Transcribed page contents
%%

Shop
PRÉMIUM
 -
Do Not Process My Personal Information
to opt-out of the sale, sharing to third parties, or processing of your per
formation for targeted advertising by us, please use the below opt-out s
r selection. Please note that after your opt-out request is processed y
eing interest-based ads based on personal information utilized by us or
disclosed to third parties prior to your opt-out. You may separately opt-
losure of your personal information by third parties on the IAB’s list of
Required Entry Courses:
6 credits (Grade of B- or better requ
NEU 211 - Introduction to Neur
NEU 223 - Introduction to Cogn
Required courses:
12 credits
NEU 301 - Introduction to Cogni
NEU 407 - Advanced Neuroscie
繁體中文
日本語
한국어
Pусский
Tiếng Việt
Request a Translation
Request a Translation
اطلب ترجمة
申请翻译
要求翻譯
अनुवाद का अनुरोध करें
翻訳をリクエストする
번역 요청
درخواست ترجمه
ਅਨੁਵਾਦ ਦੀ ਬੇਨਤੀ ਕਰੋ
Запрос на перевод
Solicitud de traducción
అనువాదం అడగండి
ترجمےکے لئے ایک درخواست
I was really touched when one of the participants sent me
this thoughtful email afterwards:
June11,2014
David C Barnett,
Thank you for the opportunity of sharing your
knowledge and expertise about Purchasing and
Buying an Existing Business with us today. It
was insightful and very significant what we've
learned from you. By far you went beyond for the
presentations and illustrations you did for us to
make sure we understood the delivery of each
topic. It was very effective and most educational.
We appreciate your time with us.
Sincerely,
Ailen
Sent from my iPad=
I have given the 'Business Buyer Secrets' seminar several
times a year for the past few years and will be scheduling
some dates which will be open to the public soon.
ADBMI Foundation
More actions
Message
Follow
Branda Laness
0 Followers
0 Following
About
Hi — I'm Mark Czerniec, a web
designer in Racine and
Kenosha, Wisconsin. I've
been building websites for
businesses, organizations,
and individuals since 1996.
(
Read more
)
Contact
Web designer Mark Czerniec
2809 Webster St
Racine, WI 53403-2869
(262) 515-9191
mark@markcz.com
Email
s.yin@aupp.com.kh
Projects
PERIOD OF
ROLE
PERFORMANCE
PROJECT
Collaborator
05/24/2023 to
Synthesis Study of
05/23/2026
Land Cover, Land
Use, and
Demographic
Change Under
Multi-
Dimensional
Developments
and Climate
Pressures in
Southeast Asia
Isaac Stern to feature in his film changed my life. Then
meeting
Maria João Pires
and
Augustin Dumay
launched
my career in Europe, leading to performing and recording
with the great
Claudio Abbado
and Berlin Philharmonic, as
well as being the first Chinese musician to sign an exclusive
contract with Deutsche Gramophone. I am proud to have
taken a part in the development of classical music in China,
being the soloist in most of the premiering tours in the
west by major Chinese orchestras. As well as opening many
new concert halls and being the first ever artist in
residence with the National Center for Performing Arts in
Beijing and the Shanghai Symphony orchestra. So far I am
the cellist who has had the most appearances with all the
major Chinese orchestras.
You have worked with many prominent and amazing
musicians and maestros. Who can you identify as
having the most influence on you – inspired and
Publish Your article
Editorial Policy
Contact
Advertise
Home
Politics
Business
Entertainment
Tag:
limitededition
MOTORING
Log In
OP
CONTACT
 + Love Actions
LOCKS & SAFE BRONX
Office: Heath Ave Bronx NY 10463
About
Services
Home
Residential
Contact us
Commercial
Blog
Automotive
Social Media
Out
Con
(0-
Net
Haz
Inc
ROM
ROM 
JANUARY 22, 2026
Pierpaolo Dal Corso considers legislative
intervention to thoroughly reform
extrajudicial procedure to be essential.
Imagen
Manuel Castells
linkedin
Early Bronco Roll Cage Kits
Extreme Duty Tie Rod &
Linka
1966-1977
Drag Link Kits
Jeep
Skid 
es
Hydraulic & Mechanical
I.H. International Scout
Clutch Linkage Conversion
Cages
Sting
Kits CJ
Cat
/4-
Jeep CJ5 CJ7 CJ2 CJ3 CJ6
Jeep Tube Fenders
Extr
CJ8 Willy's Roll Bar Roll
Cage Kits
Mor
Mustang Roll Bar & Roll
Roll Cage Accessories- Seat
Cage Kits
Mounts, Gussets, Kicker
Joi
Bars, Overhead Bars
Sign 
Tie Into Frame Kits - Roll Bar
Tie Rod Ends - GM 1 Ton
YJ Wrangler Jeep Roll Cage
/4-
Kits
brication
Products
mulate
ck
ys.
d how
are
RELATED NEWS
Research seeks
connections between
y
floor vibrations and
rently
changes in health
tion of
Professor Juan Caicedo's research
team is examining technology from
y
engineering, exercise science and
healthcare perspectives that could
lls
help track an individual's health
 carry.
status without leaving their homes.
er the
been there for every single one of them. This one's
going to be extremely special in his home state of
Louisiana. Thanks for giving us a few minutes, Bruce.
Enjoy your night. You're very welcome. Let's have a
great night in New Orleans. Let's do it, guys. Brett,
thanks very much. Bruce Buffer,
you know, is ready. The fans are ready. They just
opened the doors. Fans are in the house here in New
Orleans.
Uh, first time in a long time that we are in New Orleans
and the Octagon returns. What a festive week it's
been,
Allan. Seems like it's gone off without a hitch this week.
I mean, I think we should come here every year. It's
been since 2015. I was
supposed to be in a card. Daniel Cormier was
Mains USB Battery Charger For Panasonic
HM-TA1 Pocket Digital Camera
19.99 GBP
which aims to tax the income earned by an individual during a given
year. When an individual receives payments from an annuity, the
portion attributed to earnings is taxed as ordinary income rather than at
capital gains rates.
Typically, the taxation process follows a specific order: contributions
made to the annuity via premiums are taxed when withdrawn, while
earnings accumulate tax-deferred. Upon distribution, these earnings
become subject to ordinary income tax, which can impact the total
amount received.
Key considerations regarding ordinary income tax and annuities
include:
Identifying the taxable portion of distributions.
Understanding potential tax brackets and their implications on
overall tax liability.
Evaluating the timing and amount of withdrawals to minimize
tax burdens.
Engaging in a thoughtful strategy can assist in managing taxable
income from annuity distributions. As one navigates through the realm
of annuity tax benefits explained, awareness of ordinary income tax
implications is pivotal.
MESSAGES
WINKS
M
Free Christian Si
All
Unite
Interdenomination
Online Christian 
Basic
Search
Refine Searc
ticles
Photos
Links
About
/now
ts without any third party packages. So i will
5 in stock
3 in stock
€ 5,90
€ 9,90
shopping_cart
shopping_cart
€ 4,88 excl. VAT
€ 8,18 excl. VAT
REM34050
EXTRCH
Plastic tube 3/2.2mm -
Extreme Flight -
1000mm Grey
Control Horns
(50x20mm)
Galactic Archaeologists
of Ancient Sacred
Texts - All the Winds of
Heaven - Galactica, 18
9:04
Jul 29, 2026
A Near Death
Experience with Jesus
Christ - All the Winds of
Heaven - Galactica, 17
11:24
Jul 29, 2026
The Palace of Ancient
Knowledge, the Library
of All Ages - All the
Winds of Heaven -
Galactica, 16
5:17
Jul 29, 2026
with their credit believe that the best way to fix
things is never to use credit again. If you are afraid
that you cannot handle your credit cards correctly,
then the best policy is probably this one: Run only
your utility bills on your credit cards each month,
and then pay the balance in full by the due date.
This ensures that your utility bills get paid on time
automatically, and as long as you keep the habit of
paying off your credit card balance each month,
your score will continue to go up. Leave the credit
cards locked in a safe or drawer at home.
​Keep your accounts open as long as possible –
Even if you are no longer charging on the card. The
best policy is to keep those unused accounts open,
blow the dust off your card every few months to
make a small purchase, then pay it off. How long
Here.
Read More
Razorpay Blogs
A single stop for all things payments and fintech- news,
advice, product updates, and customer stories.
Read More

%%

**TASK OBJECTIVE**:
Give back the lines of the data exactly as they are written, from the first line through the line containing "r selection. Please".

**RESPONSE AREA**:
Shop
PRÉMIUM
 -
Do Not Process My Personal Information
to opt-out of the sale, sharing to third parties, or processing of your per
formation for targeted advertising by us, please use the below opt-out s
r selection. Please note that after your opt-out request is processed y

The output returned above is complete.